3 – Vectors

Creating vectors

A vector is a collection of elements. Importantly, vectors are atomic data types in R – that is, a vector is the most basic data type in R, and even a single number is represented as a vector. We can use the function c() (“combine”, “concatenate”) to create a vector consisting of multiple elements:

(y = c(1, 2, 3.1415, -100))

[1]    1.0000    2.0000    3.1415 -100.0000

Note

Wrapping an assignment in parentheses is a useful shortcut to also display the assigned value in the console. We could re-write the previous example as follows:

y = c(1, 2, 3.1415, -100)
y

The function length() returns the number of elements in a vector:

length(y)

[1] 4

Notice that a single number is just a vector with one element:

a = 6
length(a)

[1] 1

In fact, c() simply concatenates (flattens) all its arguments into a single vector:

c(666, y, 666, c(23, 24))

[1]  666.0000    1.0000    2.0000    3.1415 -100.0000  666.0000   23.0000   24.0000

In this example, we pass four arguments to the function: 666, y (itself a vector consisting of four elements), 666, and c(23, 24) (a two-element vector).

Types

A vector is a homogeneous data structure, which means that it consists of elements of the same type. We have already seen numeric vectors (where all elements are numbers), but R has several other types of vectors. In addition to numeric vectors, we will often work with logical vectors and character vectors (later on, we will also see factors and datetime vectors).

Let’s discuss each vector type in turn.

Numeric vectors

Numeric vectors consist of numbers:

c(2, 13, 15, 17)

[1]  2 13 15 17

The function class() determines the type of the argument you pass. Therefore, you can use class() to check the data type of a given object:

class(c(2, 13, 15, 17))

[1] "numeric"

z = 2
class(z)

[1] "numeric"

Logical vectors

Logical vectors consist of the values TRUE and FALSE (note the all-uppercase spelling):

class(TRUE)

[1] "logical"

class(c(FALSE, FALSE, TRUE))

[1] "logical"

Note

It is possible to abbreviate TRUE and FALSE with T and F, respectively. However, it is discouraged to use these short names because it decreases readability.

Logical vectors are one of the most frequently used vector types in R, because they are the result of a comparison:

x = c(0.5, 55, -10, 6)  # numeric vector
class(x)

[1] "numeric"

x < 1  # comparison

[1]  TRUE FALSE  TRUE FALSE

As we can see, the comparisons are performed element by element, resulting in a logical vector:

class(x < 1)  # logical vector

[1] "logical"

**Information given**
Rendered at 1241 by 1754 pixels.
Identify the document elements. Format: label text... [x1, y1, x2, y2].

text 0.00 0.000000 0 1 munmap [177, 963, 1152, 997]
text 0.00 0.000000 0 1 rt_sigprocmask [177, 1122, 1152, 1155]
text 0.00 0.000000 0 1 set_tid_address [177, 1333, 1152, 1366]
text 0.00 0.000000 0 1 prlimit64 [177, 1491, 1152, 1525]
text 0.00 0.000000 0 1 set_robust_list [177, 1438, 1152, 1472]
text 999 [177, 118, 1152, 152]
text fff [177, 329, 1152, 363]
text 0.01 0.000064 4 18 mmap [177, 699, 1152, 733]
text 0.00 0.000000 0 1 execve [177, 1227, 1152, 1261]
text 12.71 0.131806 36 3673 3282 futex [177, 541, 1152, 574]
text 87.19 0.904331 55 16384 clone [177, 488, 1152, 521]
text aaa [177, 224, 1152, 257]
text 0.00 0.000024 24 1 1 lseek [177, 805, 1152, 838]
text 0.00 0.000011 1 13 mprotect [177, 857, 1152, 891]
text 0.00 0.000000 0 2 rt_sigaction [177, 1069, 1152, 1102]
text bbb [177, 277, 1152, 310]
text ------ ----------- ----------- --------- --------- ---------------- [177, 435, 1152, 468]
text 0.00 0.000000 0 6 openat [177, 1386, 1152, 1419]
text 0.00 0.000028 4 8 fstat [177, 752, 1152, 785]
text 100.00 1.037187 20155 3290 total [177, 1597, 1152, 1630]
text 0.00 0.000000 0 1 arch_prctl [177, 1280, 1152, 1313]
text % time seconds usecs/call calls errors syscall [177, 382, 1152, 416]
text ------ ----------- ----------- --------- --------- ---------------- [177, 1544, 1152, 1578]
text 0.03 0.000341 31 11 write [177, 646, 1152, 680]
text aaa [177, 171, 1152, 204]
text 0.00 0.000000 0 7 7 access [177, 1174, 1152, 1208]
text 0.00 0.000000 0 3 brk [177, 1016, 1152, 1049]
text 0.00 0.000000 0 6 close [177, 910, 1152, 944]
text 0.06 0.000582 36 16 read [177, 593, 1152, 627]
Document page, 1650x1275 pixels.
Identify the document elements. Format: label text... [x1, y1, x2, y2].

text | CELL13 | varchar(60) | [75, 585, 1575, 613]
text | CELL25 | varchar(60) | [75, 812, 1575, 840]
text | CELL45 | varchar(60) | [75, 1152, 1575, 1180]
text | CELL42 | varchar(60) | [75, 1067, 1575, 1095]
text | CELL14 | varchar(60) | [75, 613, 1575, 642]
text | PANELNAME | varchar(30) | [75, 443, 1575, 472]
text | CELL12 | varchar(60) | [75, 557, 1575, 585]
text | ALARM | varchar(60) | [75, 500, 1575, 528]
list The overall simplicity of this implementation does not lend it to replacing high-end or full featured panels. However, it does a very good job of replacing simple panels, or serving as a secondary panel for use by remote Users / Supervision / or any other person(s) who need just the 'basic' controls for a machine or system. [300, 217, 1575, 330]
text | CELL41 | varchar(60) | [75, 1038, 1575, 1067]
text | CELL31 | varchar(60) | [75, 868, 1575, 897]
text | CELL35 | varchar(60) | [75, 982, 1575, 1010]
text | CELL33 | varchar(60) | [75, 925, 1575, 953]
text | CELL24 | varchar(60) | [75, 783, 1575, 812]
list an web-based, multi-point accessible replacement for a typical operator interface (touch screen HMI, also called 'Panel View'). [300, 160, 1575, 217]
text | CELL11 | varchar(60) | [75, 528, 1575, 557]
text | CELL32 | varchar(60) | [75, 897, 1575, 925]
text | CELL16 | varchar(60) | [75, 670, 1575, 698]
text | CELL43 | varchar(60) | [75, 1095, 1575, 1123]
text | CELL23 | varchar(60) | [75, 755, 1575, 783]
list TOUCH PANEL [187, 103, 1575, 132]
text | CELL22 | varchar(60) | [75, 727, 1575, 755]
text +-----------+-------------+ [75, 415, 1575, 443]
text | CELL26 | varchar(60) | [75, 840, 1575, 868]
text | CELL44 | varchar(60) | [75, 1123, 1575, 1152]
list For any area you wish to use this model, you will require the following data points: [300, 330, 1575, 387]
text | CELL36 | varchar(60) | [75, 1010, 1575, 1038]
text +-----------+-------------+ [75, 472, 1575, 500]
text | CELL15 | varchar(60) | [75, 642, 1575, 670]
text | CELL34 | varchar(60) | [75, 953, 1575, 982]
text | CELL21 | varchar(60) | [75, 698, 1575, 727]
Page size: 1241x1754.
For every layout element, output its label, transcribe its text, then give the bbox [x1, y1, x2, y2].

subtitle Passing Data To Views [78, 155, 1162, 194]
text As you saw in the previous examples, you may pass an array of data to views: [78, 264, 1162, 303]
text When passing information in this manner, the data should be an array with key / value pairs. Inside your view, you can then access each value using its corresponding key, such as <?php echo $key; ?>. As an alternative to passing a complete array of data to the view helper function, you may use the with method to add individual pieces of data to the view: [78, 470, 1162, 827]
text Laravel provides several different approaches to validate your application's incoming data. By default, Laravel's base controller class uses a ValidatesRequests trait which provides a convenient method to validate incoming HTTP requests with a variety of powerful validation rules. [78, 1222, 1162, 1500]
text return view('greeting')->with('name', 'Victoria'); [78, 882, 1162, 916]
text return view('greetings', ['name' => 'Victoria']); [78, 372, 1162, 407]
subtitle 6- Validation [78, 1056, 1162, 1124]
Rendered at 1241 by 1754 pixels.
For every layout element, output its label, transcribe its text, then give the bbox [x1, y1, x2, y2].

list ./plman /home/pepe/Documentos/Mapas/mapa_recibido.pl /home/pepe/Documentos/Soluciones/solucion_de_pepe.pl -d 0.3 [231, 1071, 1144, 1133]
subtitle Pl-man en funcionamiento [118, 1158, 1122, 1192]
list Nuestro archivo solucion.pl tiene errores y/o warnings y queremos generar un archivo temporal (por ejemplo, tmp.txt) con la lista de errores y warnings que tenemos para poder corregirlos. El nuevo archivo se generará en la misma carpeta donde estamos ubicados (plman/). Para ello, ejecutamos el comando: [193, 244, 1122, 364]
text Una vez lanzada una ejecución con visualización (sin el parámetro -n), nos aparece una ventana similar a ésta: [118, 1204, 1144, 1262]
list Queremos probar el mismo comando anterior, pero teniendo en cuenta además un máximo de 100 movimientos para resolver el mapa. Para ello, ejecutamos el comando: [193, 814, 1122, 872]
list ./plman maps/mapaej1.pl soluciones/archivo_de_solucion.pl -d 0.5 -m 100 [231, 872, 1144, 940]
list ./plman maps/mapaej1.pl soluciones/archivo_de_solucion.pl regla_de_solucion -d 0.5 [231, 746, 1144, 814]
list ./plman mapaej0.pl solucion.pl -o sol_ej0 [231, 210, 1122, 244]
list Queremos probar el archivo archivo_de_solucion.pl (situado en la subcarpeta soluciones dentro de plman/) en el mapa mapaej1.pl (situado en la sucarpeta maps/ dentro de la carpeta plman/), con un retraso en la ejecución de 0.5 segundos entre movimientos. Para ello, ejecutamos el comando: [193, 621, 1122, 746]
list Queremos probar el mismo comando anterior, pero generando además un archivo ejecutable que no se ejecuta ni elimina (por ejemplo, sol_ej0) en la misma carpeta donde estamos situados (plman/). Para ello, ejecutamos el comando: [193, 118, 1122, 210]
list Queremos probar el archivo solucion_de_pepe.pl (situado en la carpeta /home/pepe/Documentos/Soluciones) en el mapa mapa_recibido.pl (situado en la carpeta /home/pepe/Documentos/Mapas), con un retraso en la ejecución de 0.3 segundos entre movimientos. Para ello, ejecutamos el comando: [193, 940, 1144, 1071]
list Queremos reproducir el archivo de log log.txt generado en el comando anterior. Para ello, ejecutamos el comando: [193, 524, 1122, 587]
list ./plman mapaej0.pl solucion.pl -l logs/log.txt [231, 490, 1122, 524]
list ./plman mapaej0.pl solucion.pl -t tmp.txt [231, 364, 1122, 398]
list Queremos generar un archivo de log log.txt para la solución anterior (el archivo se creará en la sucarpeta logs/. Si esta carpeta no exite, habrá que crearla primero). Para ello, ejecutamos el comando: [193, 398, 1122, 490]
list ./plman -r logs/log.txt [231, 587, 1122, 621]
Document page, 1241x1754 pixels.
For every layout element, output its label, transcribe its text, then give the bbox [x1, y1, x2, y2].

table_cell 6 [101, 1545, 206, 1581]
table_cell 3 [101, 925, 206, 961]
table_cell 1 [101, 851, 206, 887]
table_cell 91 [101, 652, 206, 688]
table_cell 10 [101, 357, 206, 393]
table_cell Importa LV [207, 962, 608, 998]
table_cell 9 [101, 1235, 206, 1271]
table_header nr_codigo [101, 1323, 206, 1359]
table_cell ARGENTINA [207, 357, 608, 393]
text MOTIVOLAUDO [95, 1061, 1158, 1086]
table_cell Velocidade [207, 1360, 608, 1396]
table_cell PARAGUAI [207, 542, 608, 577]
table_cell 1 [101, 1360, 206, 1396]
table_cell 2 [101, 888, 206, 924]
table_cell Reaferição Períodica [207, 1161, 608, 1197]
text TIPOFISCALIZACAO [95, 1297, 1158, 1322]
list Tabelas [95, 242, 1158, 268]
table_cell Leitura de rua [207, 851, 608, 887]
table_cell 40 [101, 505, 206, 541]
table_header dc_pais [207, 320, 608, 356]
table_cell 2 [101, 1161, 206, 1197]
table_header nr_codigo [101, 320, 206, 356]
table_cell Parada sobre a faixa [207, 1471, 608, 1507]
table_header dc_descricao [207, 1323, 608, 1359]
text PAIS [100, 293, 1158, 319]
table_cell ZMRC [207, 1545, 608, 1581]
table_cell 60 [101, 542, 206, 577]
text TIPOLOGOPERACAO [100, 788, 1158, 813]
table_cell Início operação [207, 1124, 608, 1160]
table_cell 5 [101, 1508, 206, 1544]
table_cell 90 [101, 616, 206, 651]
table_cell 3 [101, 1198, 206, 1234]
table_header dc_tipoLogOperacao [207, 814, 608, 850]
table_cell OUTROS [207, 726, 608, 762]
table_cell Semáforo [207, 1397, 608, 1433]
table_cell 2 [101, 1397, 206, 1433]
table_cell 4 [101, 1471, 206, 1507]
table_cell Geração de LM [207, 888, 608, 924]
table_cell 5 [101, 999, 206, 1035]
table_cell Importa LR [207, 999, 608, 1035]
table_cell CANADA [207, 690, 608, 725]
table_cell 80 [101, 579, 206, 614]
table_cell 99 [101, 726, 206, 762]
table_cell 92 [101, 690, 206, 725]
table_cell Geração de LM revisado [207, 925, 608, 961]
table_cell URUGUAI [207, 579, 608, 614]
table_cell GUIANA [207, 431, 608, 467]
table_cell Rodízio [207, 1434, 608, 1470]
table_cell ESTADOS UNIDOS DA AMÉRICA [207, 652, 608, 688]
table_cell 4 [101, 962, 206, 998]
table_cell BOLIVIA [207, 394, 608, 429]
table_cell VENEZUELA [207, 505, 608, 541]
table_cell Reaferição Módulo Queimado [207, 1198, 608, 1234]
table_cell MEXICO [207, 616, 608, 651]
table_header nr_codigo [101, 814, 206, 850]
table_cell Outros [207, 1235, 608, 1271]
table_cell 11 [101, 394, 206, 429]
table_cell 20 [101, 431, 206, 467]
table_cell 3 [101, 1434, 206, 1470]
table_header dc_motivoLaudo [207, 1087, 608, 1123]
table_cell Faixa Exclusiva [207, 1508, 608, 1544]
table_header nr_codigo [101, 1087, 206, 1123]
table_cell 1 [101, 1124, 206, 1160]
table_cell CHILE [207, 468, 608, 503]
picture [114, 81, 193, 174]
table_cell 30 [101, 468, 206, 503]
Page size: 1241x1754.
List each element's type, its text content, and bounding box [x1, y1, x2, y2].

**Task goal**
Pick up the tutorial on R vectors after its final line of output and extend it in the same style. The listing can be set aside.

**Answer to the problem**
R supports the following comparison operators: >, >=, <, <=, == (equals) and != (is not equal). Comparisons can also be chained (combined) with | (or) and & (and) as well as negated (inverted) with !. It is also possible (and useful) to group expressions with parentheses. Here are some examples:

(3 > 5) & (4 == 4)

[1] FALSE

(TRUE == TRUE) | (TRUE == FALSE)

[1] TRUE

((111 >= 111) | !(TRUE)) & ((4 + 1) == 5)

[1] TRUE

Important

Make sure to use == if you want to test for equality and not = (which is the assignment operator)!

Character vectors

All elements of a character vector consist of strings, that is, a collection of characters, digits, and symbols. Each element of a character vector must be enclosed by single or double quotes. Here are some example character vectors:

(s = c("What's", 'your', "name?"))

[1] "What's" "your"   "name?" 

class(s)

[1] "character"

class("Hello!")

[1] "character"

class("42")

[1] "character"

Unsurprisingly, length() returns the number of elements in a character vector. If you want to determine the number of characters of each element in the vector, use nchar():

length(c('Hello', 'world!'))

[1] 2

nchar(c('Hello', 'world!'))

[1] 5 6

Coercion

Recall that vectors are homogeneous data types (all elements have the same type). For example, all elements of a numeric vector are numbers. If we use c() to create a vector with different types, R automatically coerces these elements to a vector that can represent them all instead of throwing an error. This means that mixing numbers and characters results in a character vector, and mixing numbers and logicals results in a numeric vector:

(x = c(1, 2.14, "5", 6))

[1] "1"    "2.14" "5"    "6"   

class(x)

[1] "character"

(y = c(1, TRUE, 2, FALSE, -7))

[1]  1  1  2  0 -7

class(y)

[1] "numeric"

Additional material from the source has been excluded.